Eisenach is only 10 kilometers from the old border with East Germany. (It was in East Germany.) Everywhere we drove was in East Germany. It was strange to drive there knowing the history and how the wall came down in our adulthoods.
The hotel is not great, but adequate. We did not have to drive, thank heavens, for food, as a Greek restaurant is attached to the hotel. Mark had some traditional Greek food and Barbara had a Greek salad.
But - what a surprise! We are staying in a CASTLE! Fabian, the manager, showed us to the room we were supposed to have where we'd have to share the bathroom. For 30 Euros extra, he offered us a luxurious room in the main part of the castle with a beautiful bathroom. We did not hesitate. We have a terrific view as the castle is perched high on a hill. We overlook Lake Madine, but it is hard to see as it is a bit murky and foggy.

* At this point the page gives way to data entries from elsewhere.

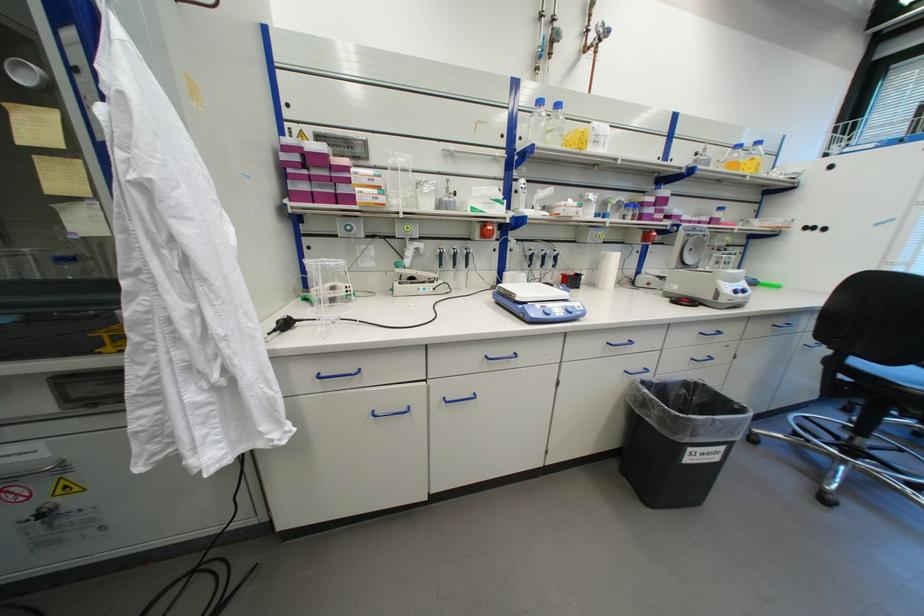
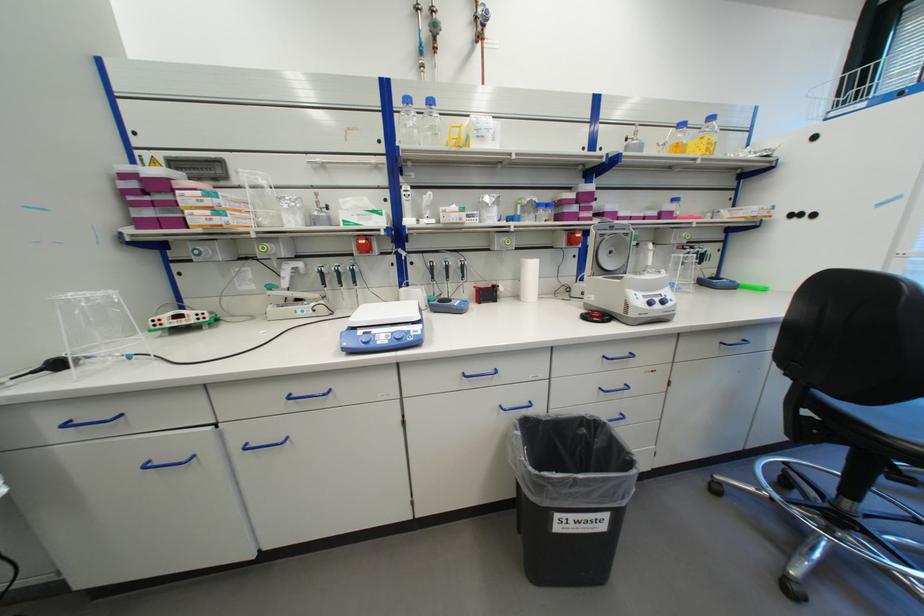
Find the pixel in the second image that matches point (660, 200) in the first image.

(579, 197)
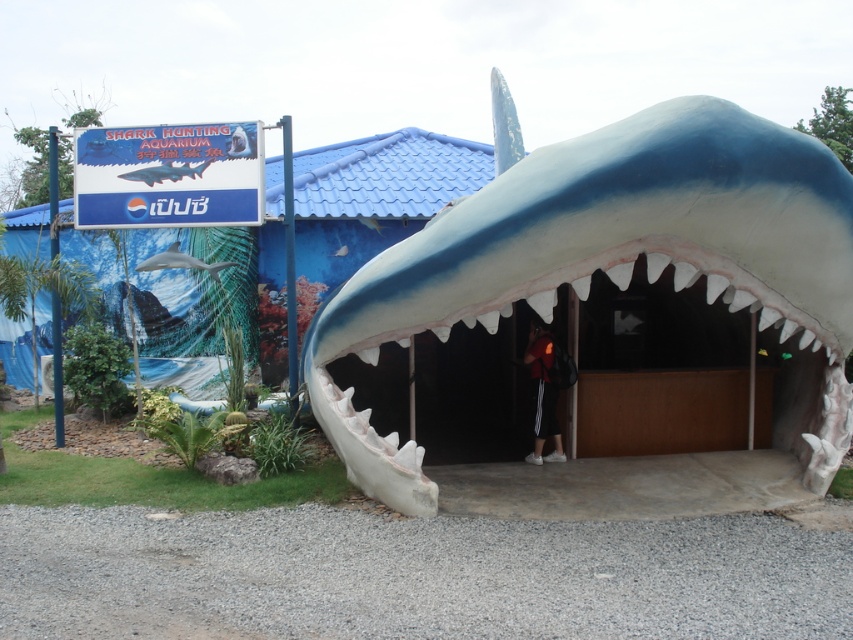
You are a visitor at the Shark Hunting Aquarium and want to take a photo of the white smooth shark at center and the smooth gray shark at upper left. Which shark should you focus on first if you want to capture both in the frame without moving your camera?

You should focus on the white smooth shark at center first because it is taller than the smooth gray shark at upper left, ensuring it fits properly in the frame while still including the smaller one.

You are a tour guide leading a group to the entrance of the attraction. You notice two sharks at the center of the structure. The group asks if they can fit between the two sharks to take a photo. The group consists of four people holding hands, forming a line that is 3.5 meters long. Can they fit through the space between the blue matte shark at center and the white smooth shark at center?

The blue matte shark at center is 4.08 meters from the white smooth shark at center. Since the group is 3.5 meters long, they can fit through the space between the two sharks as the distance is sufficient.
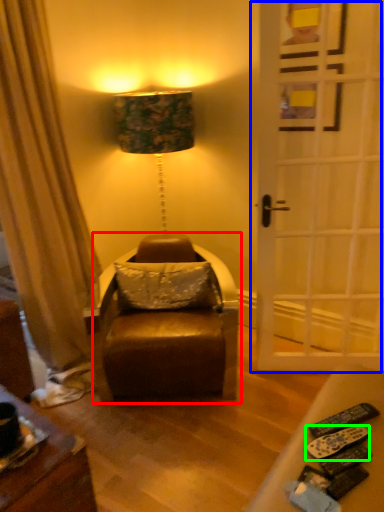
Question: Which object is positioned closest to swivel chair (highlighted by a red box)? Select from door (highlighted by a blue box) and remote control (highlighted by a green box).

Choices:
 (A) door
 (B) remote control

Answer: (A)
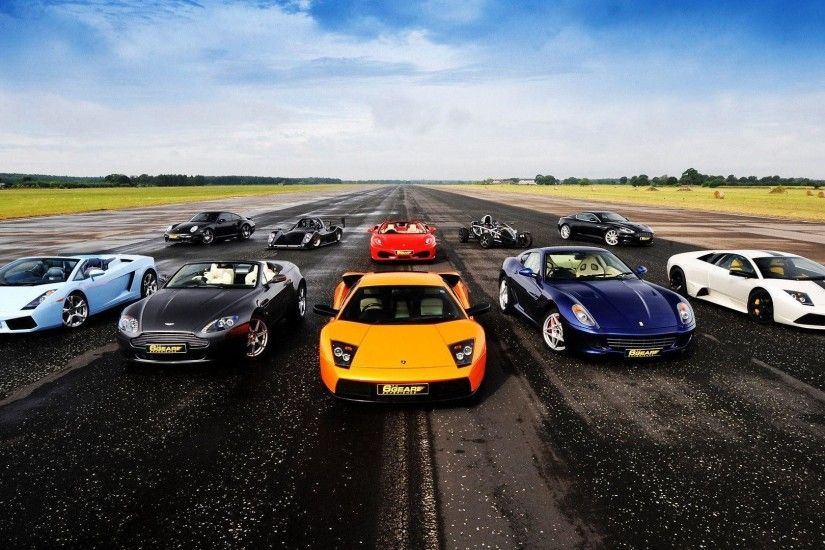
Where is `hoods`? The height and width of the screenshot is (550, 825). hoods is located at coordinates (184, 311), (390, 343), (627, 307), (816, 295), (13, 300), (181, 229), (294, 236), (403, 240), (510, 233), (639, 229).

The first castle here was built in 859 for the bishop of Verdun. It was destroyed on the orders of Cardinal Richelieu in the early 17th century. It was destroyed again in the Thirty Years War by the Swedes. And, it was destroyed again by the Americans and the French when it was retaken from the Germans in World War I. It was rebuilt by an American, Belle Skinner. She never saw the finished renovations because she died of pneumonia first. It was a convent from 1930-1970. It is now owned by a Danish couple. They are continuing to renovate it and add new rooms every so often. Fabian and Sophie are the managers and have been here for the 10 years that it has been run as either a Chambres des Hotes or a hotel as it is now.
We explored some of the less visited World War One sights. We toured Verdun in the early 80s and saw the big sites. Our host pointed us to some different ones.

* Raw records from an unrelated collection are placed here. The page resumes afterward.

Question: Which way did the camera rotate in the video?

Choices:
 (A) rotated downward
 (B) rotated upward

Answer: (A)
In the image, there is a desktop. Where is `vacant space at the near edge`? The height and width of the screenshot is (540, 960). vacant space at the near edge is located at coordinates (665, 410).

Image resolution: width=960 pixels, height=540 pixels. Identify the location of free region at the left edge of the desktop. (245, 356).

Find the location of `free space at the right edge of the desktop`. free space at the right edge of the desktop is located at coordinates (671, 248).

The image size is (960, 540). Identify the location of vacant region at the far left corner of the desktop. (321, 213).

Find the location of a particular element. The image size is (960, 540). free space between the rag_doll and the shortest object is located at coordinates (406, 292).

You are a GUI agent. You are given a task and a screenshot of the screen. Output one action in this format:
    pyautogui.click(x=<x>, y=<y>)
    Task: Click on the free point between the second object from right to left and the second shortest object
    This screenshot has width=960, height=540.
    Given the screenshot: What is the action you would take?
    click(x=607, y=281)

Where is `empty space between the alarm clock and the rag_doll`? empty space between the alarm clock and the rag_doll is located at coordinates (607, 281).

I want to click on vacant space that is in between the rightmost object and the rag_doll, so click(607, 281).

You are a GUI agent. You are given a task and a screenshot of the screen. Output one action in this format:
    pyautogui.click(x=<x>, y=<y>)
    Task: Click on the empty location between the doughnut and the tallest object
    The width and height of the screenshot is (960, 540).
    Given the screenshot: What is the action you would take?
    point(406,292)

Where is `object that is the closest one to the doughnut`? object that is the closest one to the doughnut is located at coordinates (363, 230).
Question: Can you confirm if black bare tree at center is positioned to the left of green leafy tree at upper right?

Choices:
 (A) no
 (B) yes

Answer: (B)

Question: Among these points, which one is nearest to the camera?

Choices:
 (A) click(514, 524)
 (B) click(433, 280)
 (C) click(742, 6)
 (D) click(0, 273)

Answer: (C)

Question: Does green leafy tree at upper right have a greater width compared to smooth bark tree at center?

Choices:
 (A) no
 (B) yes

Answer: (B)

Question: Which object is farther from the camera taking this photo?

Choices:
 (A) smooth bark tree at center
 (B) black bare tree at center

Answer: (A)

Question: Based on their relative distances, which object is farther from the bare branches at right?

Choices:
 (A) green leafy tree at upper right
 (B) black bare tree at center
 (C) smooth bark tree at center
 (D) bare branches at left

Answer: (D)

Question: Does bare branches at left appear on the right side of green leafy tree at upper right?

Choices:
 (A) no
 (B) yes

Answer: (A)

We started at Montsec which has a huge monument to the American war effort situated on a high hill. It was held by the Germans during the bulk of the war. In 1918, it became one of the first offenses of the Americans who took the hill in a few days. We were the only tourists there. The memorial is beautiful and includes a relief map of the battle and the surrounding area.
It was all part of the Salient of Saint-Mihiel. (A salient, also known as bulge, is a battlefield feature that projects into enemy territory. The salient is surrounded by the enemy on multiple sides)
The battle was fought from September 12-15th and was the first major battle fought by the American forces under the command of General John J Pershing. It was a battle in which the air force played an important role with over 1,000 planes participating. Artillery also played a major role in taking the hill.
From there we drove to Saint Baussant to try to find some old trenches. We drove down a single car lane and did not find it and turned around, thinking we were in the wrong place as there were no signs at all. But, then we decided to try
again and this time we passed two walkers and we asked them in the German trenches were nearby. They told us to keep driving and we found them. They are barely marked and not kept up.
They are getting grown over which makes them, to us, even more poignant. The site is green and woodsy and the birds were singing. When we got to the trench, we found that the Germans called it the Trench of Birds. Again, it was sobering to think of the hellhole that the trenches were.
From there we drove to Vigneulles les-Hattonchatel where there is a grocery store. We got some bread and pate and came back to the castle and ate in a room at the bottom of a tower. Unfortunately, it is not good enough weather to sit outside. Maybe tomorrow morning.